I have used the progress as you are using for elab. Right now the coverage merging time is negligible, but with more complex designs, it might take non-trivial time, and I would like to have some option to "benchmark" it.

Blebowski avatar Sep 20 '22 20:09 Blebowski

OK, @nickg , now the thing is ready for review. I managed to elaborate and run bit of my fairly complex design (CTU CAN FD IP core - so far I tried only RTL top, I don't have the whole TB ported to NVC) with all coverage types enabled. Btw, the performance impact is immediately seen:

Without coverage:

** Note: initialising [8ms +23460kB]
** Note: loading top-level unit [12ms +7264kB]
** Note: elaborating design [450ms +35640kB]
** Note: generating intermediate code [320ms +29352kB]
** Note: saving library [22ms +264kB]
** Note: code generation for 5144 units using 7 threads [25096ms +76316kB]
** Note: linking shared library [7ms +0kB]

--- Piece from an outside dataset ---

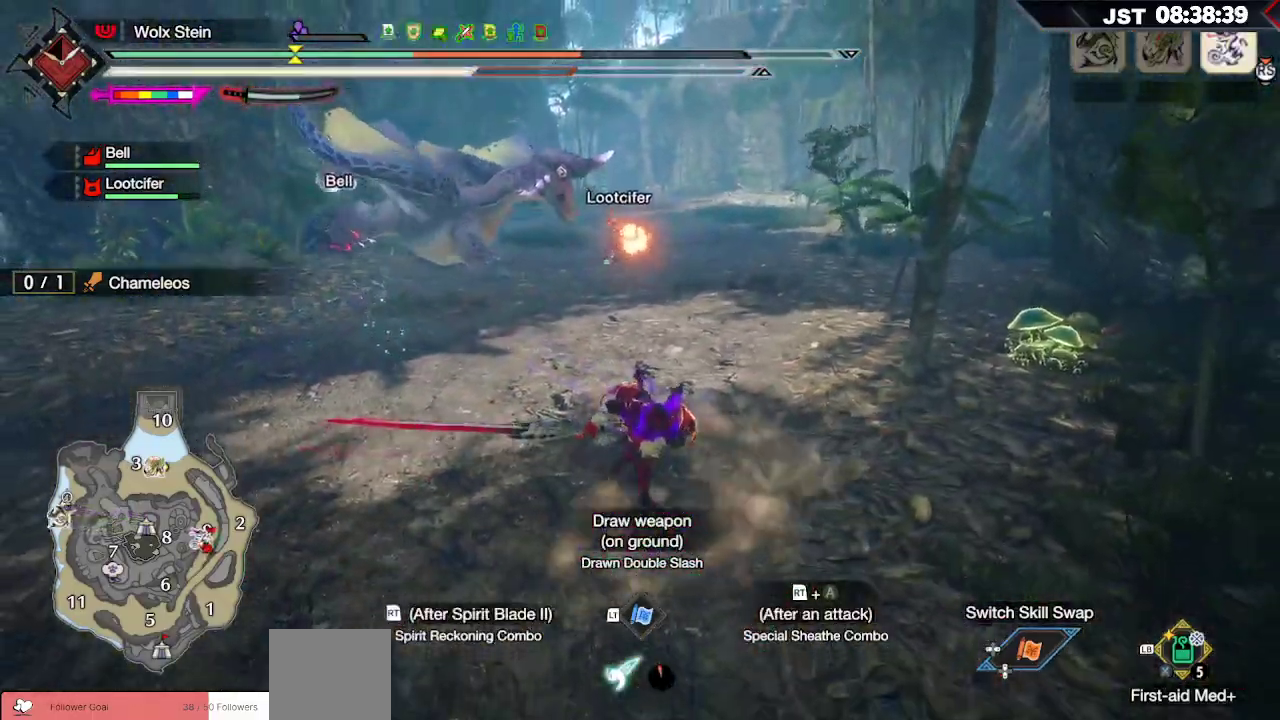
{"buttons": [], "left_stick": "up-left", "right_stick": "center", "events": [[67, "A", "down"], [183, "A", "up"], [317, "R2", "up"]]}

With all coverage types enabled:

Elaborating:
** Note: initialising [9ms +23404kB]
** Note: loading top-level unit [11ms +7328kB]
** Note: elaborating design [454ms +35644kB]
** Note: generating intermediate code [343ms +36800kB]
** Note: dumping coverage data [20ms +264kB]
** Note: saving library [28ms +0kB]
** Note: code generation for 5144 units using 7 threads [32820ms +84024kB]

But thats something what is expected.

Blebowski avatar Sep 30 '22 19:09 Blebowski

** Note: code generation for 5144 units using 7 threads [32820ms +84024kB]

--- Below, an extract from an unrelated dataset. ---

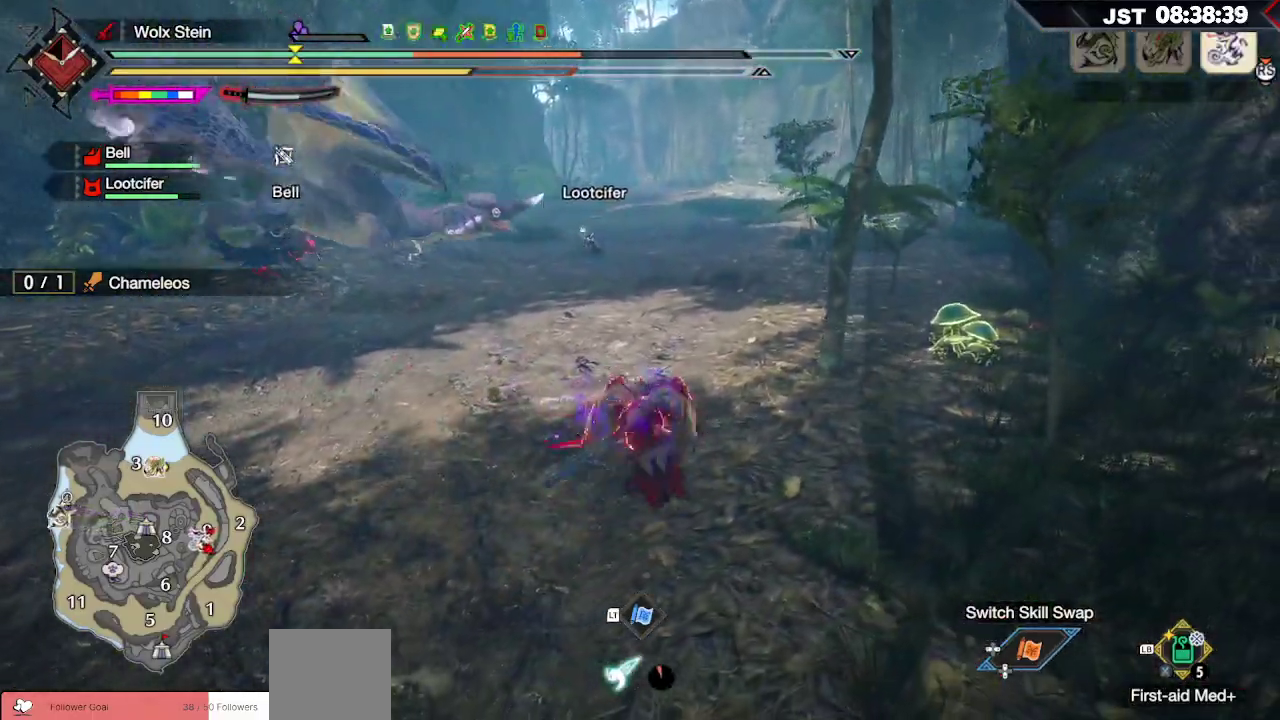
{"buttons": [], "left_stick": "up-right", "right_stick": "center", "events": [[33, "left_stick", "center"], [100, "left_stick", "up-right"]]}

OK, it doesn't seem too bad. The slow code generation with LLVM is something I'm working on separately anyway. Do you know which of statement/branch/toggle coverage has the largest effect?

nickg avatar Oct 05 '22 20:10 nickg

I also expected worse, but its only elaboration, I would be curious about the simulation.

Individual coverage types have following results:

No coverage:

Elaborating:
** Note: initialising [16ms +23244kB]
** Note: loading top-level unit [15ms +7204kB]
** Note: elaborating design [446ms +35880kB]
** Note: generating intermediate code [236ms +29228kB]
** Note: saving library [26ms +0kB]
** Note: code generation for 5144 units [24592ms +82592kB]
** Note: linking shared library [18ms +0kB]

Statement only:

Elaborating:
** Note: initialising [14ms +23632kB]
** Note: loading top-level unit [16ms +7140kB]
** Note: elaborating design [468ms +35868kB]
** Note: generating intermediate code [256ms +31336kB]
** Note: dumping coverage data [12ms +264kB]
** Note: saving library [26ms +0kB]
** Note: code generation for 5144 units [29448ms +83380kB]
** Note: linking shared library [22ms +0kB]

Branch only:

Elaborating:
** Note: initialising [15ms +23284kB]
** Note: loading top-level unit [13ms +7268kB]
** Note: elaborating design [429ms +35836kB]
** Note: generating intermediate code [233ms +31840kB]
** Note: dumping coverage data [9ms +264kB]
** Note: saving library [27ms +0kB]
** Note: code generation for 5144 units [27165ms +81568kB]
** Note: linking shared library [21ms +488kB]

Toggle only:

** Note: initialising [8ms +23408kB]
** Note: loading top-level unit [10ms +7332kB]
** Note: elaborating design [450ms +35700kB]
** Note: generating intermediate code [247ms +34312kB]
** Note: dumping coverage data [15ms +264kB]
** Note: saving library [31ms +0kB]
** Note: code generation for 5144 units [25430ms +85972kB]
** Note: linking shared library [17ms +1052kB]

All coverage types:

Elaborating:
** Note: initialising [10ms +23404kB]
** Note: loading top-level unit [20ms +7332kB]
** Note: elaborating design [453ms +35720kB]
** Note: generating intermediate code [259ms +36628kB]
** Note: dumping coverage data [25ms +264kB]
** Note: saving library [23ms +0kB]
** Note: code generation for 5144 units [31899ms +89000kB]
** Note: linking shared library [18ms +240kB]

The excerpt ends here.